By the late Tang, many Chinese kilns—including all of those producing high-quality wares—had begun to employ saggars in which to fire their ceramics. Usually of fired ceramic ware, a saggar (Chinese, xiabo) is a covered, refractory, or heat-resistant, container in which ceramics are fired. Saggars may be either cylindrical or funnel-shaped, like this one; they typically are stacked one atop another in the kiln. Cylindrical examples may contain one ceramic piece per saggar, or they may have stepped interiors that permit smaller vessels to be nested under larger ones of similar shape, the pieces placed upside down in the saggars and with their rims left unglazed; the use of stepped saggars that can contain multiple pieces increases kiln efficiency, as more ceramics can be fitted into the kiln interior, thereby conserving fuel. Funnel-shaped saggars are also stacked; in their case, the pieces they contain must be of the same size and shape, and they generally are placed in the saggar right side up. The thick-walled saggars serve two purposes: 1) they protect the ceramics being fired from the ash, soot, and other combustion products in the kiln atmosphere that could cause discolorations or other glaze defects should they fall on the pieces during firing, and 2) they protect the ceramics from minor fluctuations in kiln temperature that, during critical firing stages, could cause warping, slumping, cracking, or other deformities.

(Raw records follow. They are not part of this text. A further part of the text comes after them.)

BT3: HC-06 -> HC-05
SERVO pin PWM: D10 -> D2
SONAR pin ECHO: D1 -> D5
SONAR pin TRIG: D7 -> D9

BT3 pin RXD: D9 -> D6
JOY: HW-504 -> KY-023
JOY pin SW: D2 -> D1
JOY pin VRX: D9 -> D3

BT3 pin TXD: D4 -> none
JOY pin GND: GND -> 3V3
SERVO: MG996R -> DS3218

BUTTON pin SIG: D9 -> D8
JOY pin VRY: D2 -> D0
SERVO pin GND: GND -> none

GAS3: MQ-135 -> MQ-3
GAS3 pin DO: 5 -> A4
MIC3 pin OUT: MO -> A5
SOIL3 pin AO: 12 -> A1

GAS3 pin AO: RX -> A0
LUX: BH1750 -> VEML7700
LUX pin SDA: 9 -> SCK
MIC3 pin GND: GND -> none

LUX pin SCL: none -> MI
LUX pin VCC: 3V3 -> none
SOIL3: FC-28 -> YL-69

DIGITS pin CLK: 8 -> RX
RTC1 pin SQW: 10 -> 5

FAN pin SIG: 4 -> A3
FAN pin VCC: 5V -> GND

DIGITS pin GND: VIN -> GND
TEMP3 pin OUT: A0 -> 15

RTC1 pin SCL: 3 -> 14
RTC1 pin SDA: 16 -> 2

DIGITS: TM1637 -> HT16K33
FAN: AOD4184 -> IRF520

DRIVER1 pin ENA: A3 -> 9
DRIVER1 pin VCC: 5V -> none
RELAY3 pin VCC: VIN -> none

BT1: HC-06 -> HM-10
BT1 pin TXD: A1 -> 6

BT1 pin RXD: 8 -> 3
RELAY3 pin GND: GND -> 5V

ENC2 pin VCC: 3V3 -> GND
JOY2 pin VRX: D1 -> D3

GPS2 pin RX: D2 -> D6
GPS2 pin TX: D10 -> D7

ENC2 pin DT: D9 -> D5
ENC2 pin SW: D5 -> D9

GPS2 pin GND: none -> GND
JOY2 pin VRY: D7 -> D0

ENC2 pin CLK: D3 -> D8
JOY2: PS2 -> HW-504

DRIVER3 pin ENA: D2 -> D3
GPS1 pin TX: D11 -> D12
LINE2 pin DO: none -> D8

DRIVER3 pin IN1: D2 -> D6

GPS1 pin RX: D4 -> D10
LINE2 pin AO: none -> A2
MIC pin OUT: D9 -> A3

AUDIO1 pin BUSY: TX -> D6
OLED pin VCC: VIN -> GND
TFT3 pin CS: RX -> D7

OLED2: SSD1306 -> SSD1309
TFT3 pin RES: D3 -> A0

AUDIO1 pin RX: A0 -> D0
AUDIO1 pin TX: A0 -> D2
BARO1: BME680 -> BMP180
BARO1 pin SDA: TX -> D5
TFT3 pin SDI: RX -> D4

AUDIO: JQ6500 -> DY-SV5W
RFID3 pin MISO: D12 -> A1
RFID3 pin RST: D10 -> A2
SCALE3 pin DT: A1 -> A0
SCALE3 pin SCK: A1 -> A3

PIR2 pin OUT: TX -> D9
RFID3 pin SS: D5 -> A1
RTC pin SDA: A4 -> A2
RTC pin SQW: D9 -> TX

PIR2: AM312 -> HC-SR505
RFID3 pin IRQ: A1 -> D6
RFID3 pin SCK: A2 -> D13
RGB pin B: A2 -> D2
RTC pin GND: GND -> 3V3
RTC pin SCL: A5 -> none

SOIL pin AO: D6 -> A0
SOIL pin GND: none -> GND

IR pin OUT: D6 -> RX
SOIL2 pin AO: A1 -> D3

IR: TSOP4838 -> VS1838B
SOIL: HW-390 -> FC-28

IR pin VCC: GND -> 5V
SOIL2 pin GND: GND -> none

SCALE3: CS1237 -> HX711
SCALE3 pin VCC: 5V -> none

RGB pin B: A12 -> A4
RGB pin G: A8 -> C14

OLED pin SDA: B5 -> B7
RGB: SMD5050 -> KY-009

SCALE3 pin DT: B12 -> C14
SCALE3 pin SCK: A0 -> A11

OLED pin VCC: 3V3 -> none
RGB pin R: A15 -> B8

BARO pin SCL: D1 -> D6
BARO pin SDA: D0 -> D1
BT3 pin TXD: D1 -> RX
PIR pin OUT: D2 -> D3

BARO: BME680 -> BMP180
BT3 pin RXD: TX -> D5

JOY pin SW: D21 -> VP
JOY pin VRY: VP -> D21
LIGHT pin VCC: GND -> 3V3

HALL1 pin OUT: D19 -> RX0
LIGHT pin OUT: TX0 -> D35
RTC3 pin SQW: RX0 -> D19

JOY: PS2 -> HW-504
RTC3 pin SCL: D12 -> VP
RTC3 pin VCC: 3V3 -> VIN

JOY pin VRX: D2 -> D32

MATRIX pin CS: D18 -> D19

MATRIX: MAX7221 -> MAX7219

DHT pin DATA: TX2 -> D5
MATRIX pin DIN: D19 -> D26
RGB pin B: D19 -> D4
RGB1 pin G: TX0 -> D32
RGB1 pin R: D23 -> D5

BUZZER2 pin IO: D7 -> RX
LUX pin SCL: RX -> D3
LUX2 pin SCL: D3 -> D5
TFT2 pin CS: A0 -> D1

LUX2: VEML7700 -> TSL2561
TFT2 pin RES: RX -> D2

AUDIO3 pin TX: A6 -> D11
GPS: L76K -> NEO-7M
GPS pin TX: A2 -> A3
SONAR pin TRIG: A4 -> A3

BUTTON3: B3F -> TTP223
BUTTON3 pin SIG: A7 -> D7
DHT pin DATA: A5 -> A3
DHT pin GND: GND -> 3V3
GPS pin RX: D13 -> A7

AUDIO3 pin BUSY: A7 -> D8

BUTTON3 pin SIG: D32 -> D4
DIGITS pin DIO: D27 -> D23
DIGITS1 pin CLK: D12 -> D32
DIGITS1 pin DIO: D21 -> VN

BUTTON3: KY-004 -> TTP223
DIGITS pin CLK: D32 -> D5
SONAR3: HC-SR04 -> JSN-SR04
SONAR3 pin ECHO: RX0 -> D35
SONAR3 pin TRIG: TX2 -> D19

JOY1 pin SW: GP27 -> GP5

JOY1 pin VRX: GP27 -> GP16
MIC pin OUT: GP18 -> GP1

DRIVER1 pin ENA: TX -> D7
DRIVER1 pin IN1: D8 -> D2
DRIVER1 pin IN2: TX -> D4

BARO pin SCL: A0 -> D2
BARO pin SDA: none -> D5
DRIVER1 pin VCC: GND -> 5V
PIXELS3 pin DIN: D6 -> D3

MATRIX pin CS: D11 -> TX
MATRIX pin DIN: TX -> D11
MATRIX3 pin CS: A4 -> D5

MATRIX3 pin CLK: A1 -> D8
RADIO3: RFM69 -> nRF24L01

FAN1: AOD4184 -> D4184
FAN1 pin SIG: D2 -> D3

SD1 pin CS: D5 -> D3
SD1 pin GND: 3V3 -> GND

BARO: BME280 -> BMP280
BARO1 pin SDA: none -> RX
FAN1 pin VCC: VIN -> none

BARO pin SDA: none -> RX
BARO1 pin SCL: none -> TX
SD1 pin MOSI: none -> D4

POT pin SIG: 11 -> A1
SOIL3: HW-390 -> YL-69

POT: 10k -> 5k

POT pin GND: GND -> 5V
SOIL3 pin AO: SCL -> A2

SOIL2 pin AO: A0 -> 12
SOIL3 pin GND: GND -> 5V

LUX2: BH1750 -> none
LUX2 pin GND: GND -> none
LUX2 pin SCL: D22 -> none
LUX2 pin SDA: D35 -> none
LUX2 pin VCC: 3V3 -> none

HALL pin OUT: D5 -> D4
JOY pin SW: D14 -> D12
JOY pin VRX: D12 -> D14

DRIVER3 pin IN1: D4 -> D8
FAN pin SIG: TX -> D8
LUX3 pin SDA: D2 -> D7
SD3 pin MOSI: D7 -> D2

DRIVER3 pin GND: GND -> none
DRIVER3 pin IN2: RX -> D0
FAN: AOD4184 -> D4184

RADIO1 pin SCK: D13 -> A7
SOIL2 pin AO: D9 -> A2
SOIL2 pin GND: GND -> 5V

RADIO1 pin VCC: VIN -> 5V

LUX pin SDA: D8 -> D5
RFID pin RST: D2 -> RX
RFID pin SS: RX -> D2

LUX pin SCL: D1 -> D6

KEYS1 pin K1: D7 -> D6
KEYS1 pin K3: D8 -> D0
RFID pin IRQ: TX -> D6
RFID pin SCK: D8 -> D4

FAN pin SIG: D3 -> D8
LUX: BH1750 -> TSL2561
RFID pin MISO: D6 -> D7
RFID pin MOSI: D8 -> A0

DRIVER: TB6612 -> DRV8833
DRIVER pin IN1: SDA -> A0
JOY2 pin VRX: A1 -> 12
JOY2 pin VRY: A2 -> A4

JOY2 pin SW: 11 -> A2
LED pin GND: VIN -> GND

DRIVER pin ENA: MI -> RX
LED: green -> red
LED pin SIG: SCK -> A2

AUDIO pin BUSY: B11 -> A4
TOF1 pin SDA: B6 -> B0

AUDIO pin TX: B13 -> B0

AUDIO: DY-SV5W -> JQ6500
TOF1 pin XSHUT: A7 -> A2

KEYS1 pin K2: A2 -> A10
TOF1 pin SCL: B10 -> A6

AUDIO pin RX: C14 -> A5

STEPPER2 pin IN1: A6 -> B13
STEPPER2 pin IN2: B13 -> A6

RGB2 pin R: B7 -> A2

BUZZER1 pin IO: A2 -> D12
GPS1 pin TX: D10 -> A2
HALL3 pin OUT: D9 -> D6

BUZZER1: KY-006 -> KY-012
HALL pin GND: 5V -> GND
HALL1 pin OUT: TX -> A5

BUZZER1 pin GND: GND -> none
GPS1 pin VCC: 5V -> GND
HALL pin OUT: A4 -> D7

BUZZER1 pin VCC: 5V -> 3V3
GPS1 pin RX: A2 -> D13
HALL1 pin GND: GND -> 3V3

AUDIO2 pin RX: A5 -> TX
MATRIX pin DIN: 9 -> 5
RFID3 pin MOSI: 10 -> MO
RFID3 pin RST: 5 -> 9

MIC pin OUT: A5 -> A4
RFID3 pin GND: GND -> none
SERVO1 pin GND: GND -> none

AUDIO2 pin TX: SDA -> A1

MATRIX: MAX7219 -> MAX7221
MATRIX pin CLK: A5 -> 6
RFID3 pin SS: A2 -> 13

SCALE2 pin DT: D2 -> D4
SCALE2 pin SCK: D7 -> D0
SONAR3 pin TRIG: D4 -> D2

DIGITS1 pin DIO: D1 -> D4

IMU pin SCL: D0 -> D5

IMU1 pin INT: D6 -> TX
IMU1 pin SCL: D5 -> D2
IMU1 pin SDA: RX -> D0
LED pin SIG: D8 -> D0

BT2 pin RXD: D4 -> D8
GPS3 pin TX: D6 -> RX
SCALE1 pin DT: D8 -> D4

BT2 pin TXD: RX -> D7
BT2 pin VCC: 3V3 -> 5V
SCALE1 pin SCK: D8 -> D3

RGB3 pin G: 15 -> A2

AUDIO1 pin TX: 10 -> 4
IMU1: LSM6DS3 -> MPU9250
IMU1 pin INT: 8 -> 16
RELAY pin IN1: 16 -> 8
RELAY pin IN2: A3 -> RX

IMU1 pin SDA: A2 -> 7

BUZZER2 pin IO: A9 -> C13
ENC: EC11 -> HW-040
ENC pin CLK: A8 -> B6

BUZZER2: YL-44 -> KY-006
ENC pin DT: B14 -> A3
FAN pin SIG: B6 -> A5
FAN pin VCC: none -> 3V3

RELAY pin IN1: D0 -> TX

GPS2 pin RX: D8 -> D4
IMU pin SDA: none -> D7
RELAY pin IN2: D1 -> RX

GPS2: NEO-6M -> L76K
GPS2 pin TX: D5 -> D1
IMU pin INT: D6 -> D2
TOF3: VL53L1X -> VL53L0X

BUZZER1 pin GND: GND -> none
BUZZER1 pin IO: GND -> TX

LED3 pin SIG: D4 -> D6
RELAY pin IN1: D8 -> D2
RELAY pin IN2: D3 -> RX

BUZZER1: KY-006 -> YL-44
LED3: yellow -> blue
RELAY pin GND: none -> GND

Because of the strong drafts within the kiln during firing but especially because of the expansion of the saggars and their contents in the high temperatures of the kiln, the columns of stacked saggars often shift position, sometimes toppling over, in which case the ceramics come to touch the saggar walls, and the melting glaze fuses the two together, as happened in this instance. Such mishaps regularly happened at all kiln sites; in fact, despite the most cautious preparations, they were unavoidable at traditional kilns. The failures—kiln wasters, as they are called—were discarded in the great waste heaps that accumulated at every kiln site. What is remarkable here is that not only is the Jun bowl rare and beautiful, but, except for being fused to the saggar, it is otherwise perfectly preserved.
Celebrated for its pale blue glaze, Jun ware was produced at many kilns in northern China, but particularly at ones in central Henan Province. The kilns are believed to have been active from the tenth to the fourteenth or fifteenth century. Thick, opalescent, and translucent, Jun glazes are a variant of celadon glaze; their robin’s-egg blue color results from the addition of ash to the glaze slurry before firing. Jun ware lacks decoration because its thick, semi-opaque glaze would obscure any such embellishment. During the twelfth and thirteenth centuries, however, Jun potters sometimes shaped their vessels with molds, the pleasing definition of the shape constituting a form of abstract decoration, as witnessed by this bowl’s lobed walls and cusped rim. They also often applied copper filings to localized areas of the glaze before firing, the copper causing the glaze in those areas to assume a purple color in the heat of the kiln.
The collection of the Freer Gallery of Art and Arthur M. Sackler Gallery, Washington, DC, includes two saggar-with-fused-Jun-bowl combinations, each saggar with a bowl of plain circular form but with purple splashes (F1911.335 and F1911.336). No comparable Jun bowls with lobed walls, cusped rims, and well-defined, precisely placed purple markings are known. However, this bowl’s complex form finds kinship in silver bowls from the Southern Song and Jin periods, just as it also shows affinities to lacquerwares of the period. In the Southern Song period, the Guan kilns, near Hangzhou, in northeastern Zhejiang province, produced delicately lobed dishes with barbed rims, as evinced by an example in the National Palace Museum, Taipei. In the Jin and Yuan periods, the Jun kilns occasionally produced large bowls with cloudy blue glaze, gently lobed walls, and barbed rims; two of the latter examples recently sold, one at Christie’s New York, 22 March 2013, lot 1439, and one at Eskenazi, London, published in Eskenazi, Junyao, 31 October - 22 November 2013, London, 2013, pp. 70-73, no. 11.
Robert D. Mowry
Senior Consultant, Christie’s, and
Alan J. Dworsky Curator of Chinese Art Emeritus,
Harvard Art Museums
The saggar: the result of Oxford Authentication thermoluminescence test no. C114a82 is consistent with the dating of this lot.
The bowl: the result of Oxford Authentication thermoluminescence test no. P114p19 is consistent with the dating of this lot.